You say you are fighting to keep our bill low, but yet you raise prices every year.
That’s a completely fair and reasonable concern. This trend is happening across every major video provider and not just DIRECTV. In many cases, others are raising their subscriber rates by 10-15 percent per year to cover the rising costs from the same station and network owners. We’ve raised our rates by an average of 3-4 percent over the past several years, which is less than any other major video provider, even though our actual programming costs have increased by nearly 10 percent. We believe that’s fair and we need to share these costs as much as you. But trying to keep costs low isn’t enough. We also believe we need to keep re-investing and innovating to provide you the very best video experience at the most reasonable price.
When disputes occur, how long am I likely to have to go without my favorite programs?
In many cases you won’t. Much of the content is available either immediately or within 24 hours online, and we will always try to help you to find it. Second, whenever a local broadcast station owner takes away your stations, we immediately authorize eligible customers to receive what’s called “Distant Network Signals.” If your home is too far for you to receive the same signal over-the-air with an antenna, then the FCC allows us to offer you an alternative, meaning you’ll still get an ABC, CBS, CW, FOX or NBC station to match. If you qualify, you don’t need to do anything. We’ll just make sure it’s there in your line-up between channels 390-399 and most times we’ll call you to make sure you know it.

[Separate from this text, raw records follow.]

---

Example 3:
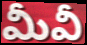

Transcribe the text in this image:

మీవీ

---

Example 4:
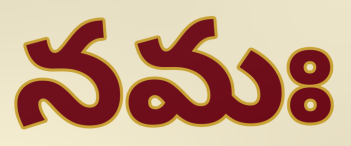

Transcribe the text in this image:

నమః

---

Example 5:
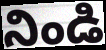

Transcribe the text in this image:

నిండి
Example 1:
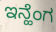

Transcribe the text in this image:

ಇನ್ಹೆಂಗ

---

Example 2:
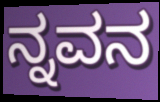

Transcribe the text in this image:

ನ್ನವನ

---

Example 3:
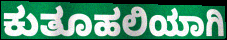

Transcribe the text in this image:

ಕುತೂಹಲಿಯಾಗಿ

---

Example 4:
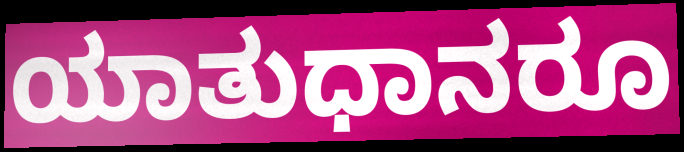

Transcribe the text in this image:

ಯಾತುಧಾನರೂ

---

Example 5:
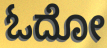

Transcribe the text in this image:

ಓದೋ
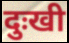
दुःखी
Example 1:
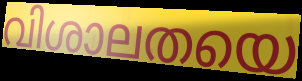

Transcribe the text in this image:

വിശാലതയെ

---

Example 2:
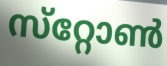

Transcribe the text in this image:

സ്‌റ്റോൺ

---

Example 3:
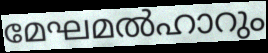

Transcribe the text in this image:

മേഘമൽഹാറും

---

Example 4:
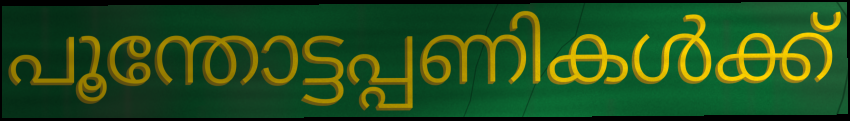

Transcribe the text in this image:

പൂന്തോട്ടപ്പണികൾക്ക്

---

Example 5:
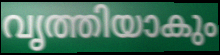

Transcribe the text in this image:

വൃത്തിയാകും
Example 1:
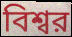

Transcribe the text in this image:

বিশ্বর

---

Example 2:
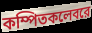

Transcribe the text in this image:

কম্পিতকলেবরে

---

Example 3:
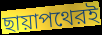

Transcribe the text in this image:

ছায়াপথেরই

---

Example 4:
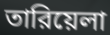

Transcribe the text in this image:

তারিয়েলা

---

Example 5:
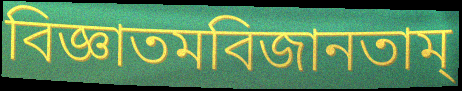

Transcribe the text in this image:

বিজ্ঞাতমবিজানতাম্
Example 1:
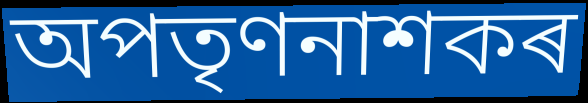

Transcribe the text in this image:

অপতৃণনাশকৰ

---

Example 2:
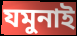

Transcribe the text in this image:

যমুনাই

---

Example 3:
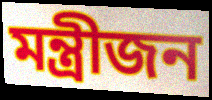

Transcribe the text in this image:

মন্ত্ৰীজন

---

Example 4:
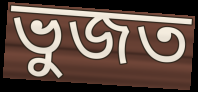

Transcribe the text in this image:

ভুজত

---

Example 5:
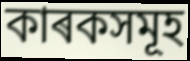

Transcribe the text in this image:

কাৰকসমূহ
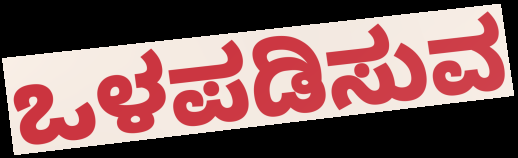
ಒಳಪಡಿಸುವ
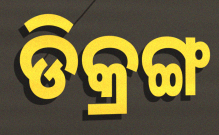
ଡିକ୍ରଙ୍ଗ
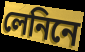
লেনিনে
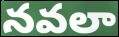
నవలా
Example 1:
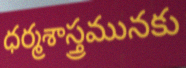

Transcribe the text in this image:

ధర్మశాస్త్రమునకు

You can always check DirectvPromise.com to see immediate information and updates on the status of any programming disputes or related situations where any channel may leave your line-up temporarily.
How does Distant Network Signals (DNS) qualification work exactly?

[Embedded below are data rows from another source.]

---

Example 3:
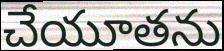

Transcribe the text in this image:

చేయూతను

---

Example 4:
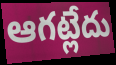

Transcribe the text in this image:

ఆగట్లేదు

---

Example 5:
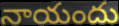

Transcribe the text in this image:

నాయందు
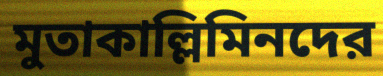
মুতাকাল্লিমিনদের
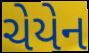
ચેયેન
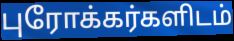
புரோக்கர்களிடம்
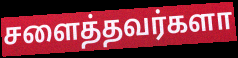
சளைத்தவர்களா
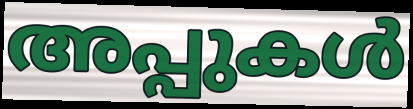
അപ്പുകൾ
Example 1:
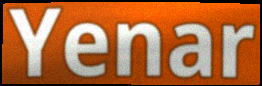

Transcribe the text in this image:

Yenar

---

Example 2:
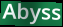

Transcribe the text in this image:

Abyss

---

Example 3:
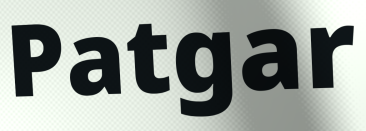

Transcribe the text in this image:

Patgar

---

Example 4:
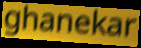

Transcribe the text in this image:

ghanekar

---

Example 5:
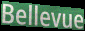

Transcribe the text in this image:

Bellevue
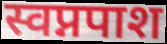
स्वप्नपाश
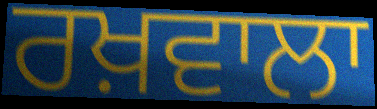
ਰਖ਼ਵਾਲਾ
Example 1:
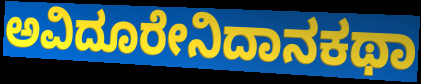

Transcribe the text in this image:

ಅವಿದೂರೇನಿದಾನಕಥಾ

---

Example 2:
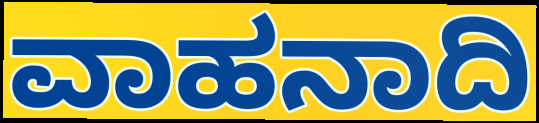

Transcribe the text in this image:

ವಾಹನಾದಿ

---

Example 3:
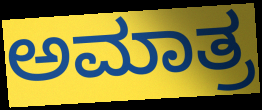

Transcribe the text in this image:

ಅಮಾತ್ರ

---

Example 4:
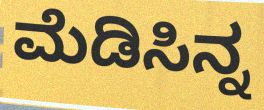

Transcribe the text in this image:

ಮೆಡಿಸಿನ್ನ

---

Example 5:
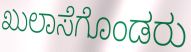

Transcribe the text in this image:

ಖುಲಾಸೆಗೊಂಡರು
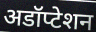
अडॉप्टेशन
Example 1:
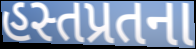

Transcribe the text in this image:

હસ્તપ્રતના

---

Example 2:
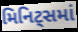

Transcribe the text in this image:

મિનિટ્સમાં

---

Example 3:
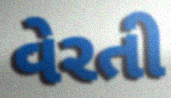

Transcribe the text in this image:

વેરતી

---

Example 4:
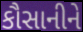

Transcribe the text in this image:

કૌસાનીને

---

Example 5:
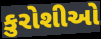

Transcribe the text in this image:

કુરોશીઓ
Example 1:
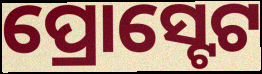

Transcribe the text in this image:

ପ୍ରୋସ୍ଟେଟ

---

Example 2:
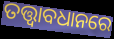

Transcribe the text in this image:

ତତ୍ତ୍ଵାବଧାନରେ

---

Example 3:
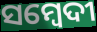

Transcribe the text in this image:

ସମ୍ବେଦୀ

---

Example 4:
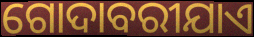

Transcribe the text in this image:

ଗୋଦାବରୀଯାଏ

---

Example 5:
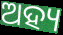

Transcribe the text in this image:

ଅହ୍ୟ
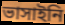
ভাসাইনি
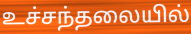
உச்சந்தலையில்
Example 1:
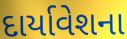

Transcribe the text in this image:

દાર્યાવેશના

Federal law gives broadcast companies the exclusive rights to distribute local stations to the public. That means we cannot by law bring another ABC, CBS, CW, FOX, or NBC station into a city unless the station that’s licensed to serve that community will allow it—and they never do in these contract disputes. Since the station owner holds the broadcasting rights for its channels, they are solely responsible for whether they stay or go in our programming line-up. They will take them away so you get upset enough to surrender to whatever pricing demands they have. We continue to argue to the FCC and Washington that these sorts of situations are exactly why they need to change the rules.

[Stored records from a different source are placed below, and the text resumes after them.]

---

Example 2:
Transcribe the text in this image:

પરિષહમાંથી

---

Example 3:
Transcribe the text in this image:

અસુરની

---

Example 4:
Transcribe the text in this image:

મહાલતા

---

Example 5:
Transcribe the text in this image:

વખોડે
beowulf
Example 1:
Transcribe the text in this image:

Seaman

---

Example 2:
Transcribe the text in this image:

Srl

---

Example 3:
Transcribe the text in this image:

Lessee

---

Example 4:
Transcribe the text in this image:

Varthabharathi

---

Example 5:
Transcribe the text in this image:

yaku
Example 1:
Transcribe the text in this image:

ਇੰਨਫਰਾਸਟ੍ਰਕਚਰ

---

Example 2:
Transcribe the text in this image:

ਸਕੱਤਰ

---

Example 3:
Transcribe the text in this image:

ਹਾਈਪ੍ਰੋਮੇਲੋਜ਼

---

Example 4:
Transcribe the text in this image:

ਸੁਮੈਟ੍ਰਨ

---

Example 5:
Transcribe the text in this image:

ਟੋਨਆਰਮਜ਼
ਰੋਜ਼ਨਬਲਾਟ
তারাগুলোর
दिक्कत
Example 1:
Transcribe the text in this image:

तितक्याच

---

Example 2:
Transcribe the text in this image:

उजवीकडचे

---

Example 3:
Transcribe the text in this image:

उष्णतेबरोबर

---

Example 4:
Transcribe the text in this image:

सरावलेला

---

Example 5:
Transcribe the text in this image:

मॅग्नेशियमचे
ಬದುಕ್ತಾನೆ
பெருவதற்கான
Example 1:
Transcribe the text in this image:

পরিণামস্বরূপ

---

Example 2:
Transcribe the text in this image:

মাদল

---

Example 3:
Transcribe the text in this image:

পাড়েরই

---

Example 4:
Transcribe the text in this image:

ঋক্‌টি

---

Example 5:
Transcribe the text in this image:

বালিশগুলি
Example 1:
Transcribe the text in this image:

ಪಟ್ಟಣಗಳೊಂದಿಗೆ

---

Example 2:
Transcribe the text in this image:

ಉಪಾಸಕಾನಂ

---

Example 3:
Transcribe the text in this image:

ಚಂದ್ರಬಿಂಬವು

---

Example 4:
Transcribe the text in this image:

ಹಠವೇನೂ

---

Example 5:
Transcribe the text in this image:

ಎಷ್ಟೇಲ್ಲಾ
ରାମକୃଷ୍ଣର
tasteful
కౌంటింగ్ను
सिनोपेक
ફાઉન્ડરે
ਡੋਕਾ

Why don’t people just get whatever channel is missing with an over-the-air antenna?
In many cases it’s as simple as that. If you’re missing a local ABC, CBS, CW, FOX, or NBC station, all you have to do is turn off your DIRECTV receiver and turn to the channel on your television set. If you have a newer digital television set, usually the antenna is built right in. As with the old rabbit ears, the reception depends on where you live and whether there are buildings or other obstacles in the way between you and the station’s transmitters. You can often boost that reception with a fairly inexpensive external digital antenna available from any local electronics store. Today’s antennas are also quite small and convenient. Nine times out of ten, these disputes involve local broadcast channels, but if it’s a cable or satellite network the owner has removed from your line-up, much of the programming is available online. It’s not ideal, but it’s usually enough to keep you connected during the short period of time it usually takes to work out these disputes.